*TRY IT:* Quote all of the data below exactly, please.

*PROVIDED DATA:*
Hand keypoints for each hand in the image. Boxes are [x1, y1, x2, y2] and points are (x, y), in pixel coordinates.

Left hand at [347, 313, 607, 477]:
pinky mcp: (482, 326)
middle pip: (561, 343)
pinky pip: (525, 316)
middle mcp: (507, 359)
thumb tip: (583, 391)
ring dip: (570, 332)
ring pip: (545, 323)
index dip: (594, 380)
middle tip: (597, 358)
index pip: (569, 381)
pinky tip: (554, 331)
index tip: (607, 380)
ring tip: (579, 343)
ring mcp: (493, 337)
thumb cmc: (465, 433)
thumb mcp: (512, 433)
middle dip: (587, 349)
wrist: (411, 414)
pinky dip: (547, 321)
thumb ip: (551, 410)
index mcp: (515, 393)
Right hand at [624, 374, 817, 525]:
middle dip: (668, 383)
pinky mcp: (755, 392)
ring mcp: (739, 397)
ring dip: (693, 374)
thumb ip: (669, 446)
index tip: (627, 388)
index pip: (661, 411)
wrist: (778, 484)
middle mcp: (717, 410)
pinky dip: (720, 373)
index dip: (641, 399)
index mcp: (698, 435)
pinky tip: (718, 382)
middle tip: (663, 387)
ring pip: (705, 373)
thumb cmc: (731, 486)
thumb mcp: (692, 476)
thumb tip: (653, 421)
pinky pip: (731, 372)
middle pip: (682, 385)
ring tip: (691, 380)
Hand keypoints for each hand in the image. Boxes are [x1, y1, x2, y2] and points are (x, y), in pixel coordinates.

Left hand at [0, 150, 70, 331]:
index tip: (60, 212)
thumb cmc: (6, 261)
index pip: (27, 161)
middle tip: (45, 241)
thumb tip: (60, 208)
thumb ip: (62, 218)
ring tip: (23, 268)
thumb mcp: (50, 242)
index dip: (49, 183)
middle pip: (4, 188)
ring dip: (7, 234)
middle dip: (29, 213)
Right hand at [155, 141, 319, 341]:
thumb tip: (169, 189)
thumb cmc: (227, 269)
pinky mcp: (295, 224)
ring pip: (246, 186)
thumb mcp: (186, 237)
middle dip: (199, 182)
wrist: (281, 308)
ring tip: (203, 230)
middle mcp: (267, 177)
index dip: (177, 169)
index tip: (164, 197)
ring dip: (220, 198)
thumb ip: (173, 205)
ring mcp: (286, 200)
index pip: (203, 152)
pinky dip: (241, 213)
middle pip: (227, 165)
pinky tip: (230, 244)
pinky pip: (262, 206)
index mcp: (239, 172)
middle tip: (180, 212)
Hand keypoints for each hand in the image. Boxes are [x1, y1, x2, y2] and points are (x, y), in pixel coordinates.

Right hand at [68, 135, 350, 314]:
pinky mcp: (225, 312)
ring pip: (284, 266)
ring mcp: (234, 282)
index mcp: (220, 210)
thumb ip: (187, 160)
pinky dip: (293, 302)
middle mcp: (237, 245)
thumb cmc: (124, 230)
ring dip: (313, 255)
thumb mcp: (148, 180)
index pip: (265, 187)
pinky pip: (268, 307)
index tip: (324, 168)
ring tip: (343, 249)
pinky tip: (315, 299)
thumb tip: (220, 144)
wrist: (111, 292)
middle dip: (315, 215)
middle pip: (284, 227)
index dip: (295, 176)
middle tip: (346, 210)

*WRITTEN RESPONSE:*
Hand keypoints for each hand in the image. Boxes are [x1, y1, x2, y2] and points are (x, y), in pixel coordinates.

Left hand at [347, 313, 607, 477]:
pinky mcp: (482, 326)
middle pip: (561, 343)
pinky pip: (525, 316)
middle mcp: (507, 359)
thumb tip: (583, 391)
ring dip: (570, 332)
ring pip: (545, 323)
index dip: (594, 380)
middle tip: (597, 358)
index pip: (569, 381)
pinky tip: (554, 331)
index tip: (607, 380)
ring tip: (579, 343)
ring mcp: (493, 337)
thumb cmc: (465, 433)
thumb mcp: (512, 433)
middle dip: (587, 349)
wrist: (411, 414)
pinky dip: (547, 321)
thumb ip: (551, 410)
index mcp: (515, 393)
Right hand at [624, 374, 817, 525]:
middle dip: (668, 383)
pinky mcp: (755, 392)
ring mcp: (739, 397)
ring dip: (693, 374)
thumb ip: (669, 446)
index tip: (627, 388)
index pip: (661, 411)
wrist: (778, 484)
middle mcp: (717, 410)
pinky dip: (720, 373)
index dip: (641, 399)
index mcp: (698, 435)
pinky tip: (718, 382)
middle tip: (663, 387)
ring pip: (705, 373)
thumb cmc: (731, 486)
thumb mcp: (692, 476)
thumb tip: (653, 421)
pinky pip: (731, 372)
middle pip: (682, 385)
ring tip: (691, 380)
Hand keypoints for each hand in the image. Boxes are [x1, y1, x2, y2] and points are (x, y), in pixel coordinates.

Left hand at [0, 150, 70, 331]:
index tip: (60, 212)
thumb cmc: (6, 261)
index pip: (27, 161)
middle tip: (45, 241)
thumb tip: (60, 208)
thumb ip: (62, 218)
ring tip: (23, 268)
thumb mcp: (50, 242)
index dip: (49, 183)
middle pip: (4, 188)
ring dip: (7, 234)
middle dip: (29, 213)
Right hand at [155, 141, 319, 341]:
thumb tip: (169, 189)
thumb cmc: (227, 269)
pinky mcp: (295, 224)
ring pip: (246, 186)
thumb mcp: (186, 237)
middle dip: (199, 182)
wrist: (281, 308)
ring tip: (203, 230)
middle mcp: (267, 177)
index dip: (177, 169)
index tip: (164, 197)
ring dip: (220, 198)
thumb ip: (173, 205)
ring mcp: (286, 200)
index pip: (203, 152)
pinky dip: (241, 213)
middle pip: (227, 165)
pinky tip: (230, 244)
pinky pip: (262, 206)
index mcp: (239, 172)
middle tip: (180, 212)
Hand keypoints for each hand in the image. Boxes are [x1, y1, x2, y2] and points are (x, y), in pixel coordinates.

Right hand at [68, 135, 350, 314]:
pinky mcp: (225, 312)
ring pip: (284, 266)
ring mcp: (234, 282)
index mcp: (220, 210)
thumb ip: (187, 160)
pinky dip: (293, 302)
middle mcp: (237, 245)
thumb cmc: (124, 230)
ring dip: (313, 255)
thumb mcp: (148, 180)
index pip: (265, 187)
pinky pip: (268, 307)
index tip: (324, 168)
ring tip: (343, 249)
pinky tip: (315, 299)
thumb tip: (220, 144)
wrist: (111, 292)
middle dip: (315, 215)
middle pip: (284, 227)
index dip: (295, 176)
middle tip: (346, 210)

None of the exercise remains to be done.